◆ Provided text ◆
In your situation, I would research heavily what your options are for getting your own visa to stay in Australia permanently in the event your marriage breaks down and you are unable to return to the UK with children, and what your job prospects would be like if you did indeed stay there longer than planned. I would also research family law and see where that would land you if your marriage did break down.

HennyPennyHorror · 27/02/2019 22:09

why wouldn't you be able to come back? (presuming your marriage hasn't fallen apart?

The Hague Convention. It's there to stop one parent from leaving certain countries when the other parent doesn't want to leave.

WendyCope · 27/02/2019 22:18

Hague Convention If I've said it once, I've said it a dozen times.

This is getting silly now. Do. Your. Research.

People are NOT trying to scare you off, they are giving you hard won advice and opinion and experience.

That is all.

WendyCope · 27/02/2019 22:23

If he didn't have me and the kids he would have nothing as far as I am concerned

Oh dear Hmm

coco123456789 · 27/02/2019 22:33

Thanks - I have got the message.

◆ Available data ◆
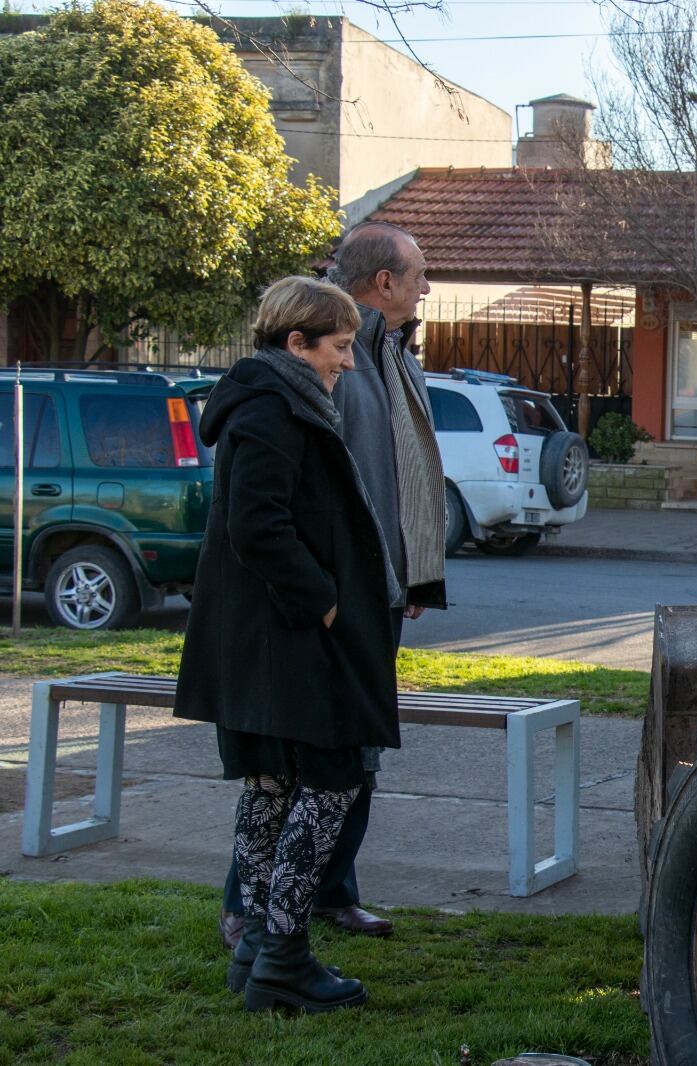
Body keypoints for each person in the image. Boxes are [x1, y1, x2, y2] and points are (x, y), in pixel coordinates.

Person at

◆ Your tasks ◆
- A) Answer these questions about the forum thread:
(i) Apart from visa options and job prospects, what does the opening paragraph suggest researching?
(ii) What is the Hague Convention said to be there to stop?
(iii) According to the line beginning "People are NOT trying to scare you off," what are people giving instead?
- B) Carry on the forum thread from its last line.
The listing is not needed for any of this work.

◆ Task answers ◆
- A)
(i) Family law, and where it would leave you if the marriage broke down.
(ii) One parent leaving certain countries when the other parent doesn't want to leave.
(iii) Hard won advice and opinion and experience.

- B)
OP posts:
dreichuplands · 27/02/2019 22:38

We went away for a couple of years, came back and then following Brexit decided to leave again for a while.
There are lots of positives but it is hard. I find it harder in the US than in the more expat place. I have applied for my own work visa now but I'm not sure I will actually be able to work. The trailing spouse has the hardest part of the deal I reckon.
Our dc really struggled with coming home because it wasn't home for them and the school systems were so different.
I don't worry about splitting up, although I cannot say it wouldn't happen. I have more mundane worries.

WinterHeatWave · 28/02/2019 03:28

Ok, there is a very real risk that IF your relationship breaks down and IF your husband decided to play nasty, the effects can be catastrophic. However, it is not "extremely common" as has been mentioned up thread.
Personally, I know of one expat divorce. Child returned home with Mum, Dad stayed here. It was very amicable.
Yes, it is something you need to consider, but it is not a reason not to go unless you already have doubts on your relationship.

Methyl · 28/02/2019 03:46

What city would you be going to, OP?
I find it very sad that you would let fear stop you having an adventure. This opportunity has landed in your lap; grab it with both hands!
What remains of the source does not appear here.